Problem:
Start at the line containing "as pd; data" and transcribe every line exactly through the end of the records below, and only those lines.

Supplied data:
»»
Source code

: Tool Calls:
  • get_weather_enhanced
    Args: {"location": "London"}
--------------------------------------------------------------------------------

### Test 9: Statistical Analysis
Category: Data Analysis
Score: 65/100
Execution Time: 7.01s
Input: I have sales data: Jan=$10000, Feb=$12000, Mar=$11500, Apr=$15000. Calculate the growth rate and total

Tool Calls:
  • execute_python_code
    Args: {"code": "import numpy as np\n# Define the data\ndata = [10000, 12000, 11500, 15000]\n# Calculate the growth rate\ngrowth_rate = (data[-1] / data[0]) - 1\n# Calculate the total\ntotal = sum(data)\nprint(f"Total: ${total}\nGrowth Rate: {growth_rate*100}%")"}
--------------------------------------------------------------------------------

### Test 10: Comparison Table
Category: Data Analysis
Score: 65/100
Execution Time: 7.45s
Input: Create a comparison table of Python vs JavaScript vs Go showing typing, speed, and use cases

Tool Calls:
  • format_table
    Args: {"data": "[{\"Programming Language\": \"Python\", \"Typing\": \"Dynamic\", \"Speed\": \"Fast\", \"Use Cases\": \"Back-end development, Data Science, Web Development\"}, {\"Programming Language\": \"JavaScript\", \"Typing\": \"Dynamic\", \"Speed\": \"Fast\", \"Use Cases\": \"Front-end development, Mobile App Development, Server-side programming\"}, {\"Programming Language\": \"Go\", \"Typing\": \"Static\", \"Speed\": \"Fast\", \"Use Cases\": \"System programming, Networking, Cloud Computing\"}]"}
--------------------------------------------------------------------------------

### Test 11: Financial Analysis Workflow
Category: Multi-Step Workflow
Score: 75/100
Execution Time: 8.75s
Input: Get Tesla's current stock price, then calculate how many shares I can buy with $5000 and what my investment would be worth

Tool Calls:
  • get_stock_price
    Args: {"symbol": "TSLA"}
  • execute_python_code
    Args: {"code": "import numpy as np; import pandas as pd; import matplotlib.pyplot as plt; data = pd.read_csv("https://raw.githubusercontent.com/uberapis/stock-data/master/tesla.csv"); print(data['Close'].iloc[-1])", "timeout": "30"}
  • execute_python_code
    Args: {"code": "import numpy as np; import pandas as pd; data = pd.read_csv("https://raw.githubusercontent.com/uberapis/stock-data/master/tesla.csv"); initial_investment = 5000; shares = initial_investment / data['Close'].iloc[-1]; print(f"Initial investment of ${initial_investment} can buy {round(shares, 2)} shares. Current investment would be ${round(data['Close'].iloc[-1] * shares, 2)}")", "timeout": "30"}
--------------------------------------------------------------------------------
««
Answer space:
    Args: {"code": "import numpy as np; import pandas as pd; data = pd.read_csv("https://raw.githubusercontent.com/uberapis/stock-data/master/tesla.csv"); initial_investment = 5000; shares = initial_investment / data['Close'].iloc[-1]; print(f"Initial investment of ${initial_investment} can buy {round(shares, 2)} shares. Current investment would be ${round(data['Close'].iloc[-1] * shares, 2)}")", "timeout": "30"}
--------------------------------------------------------------------------------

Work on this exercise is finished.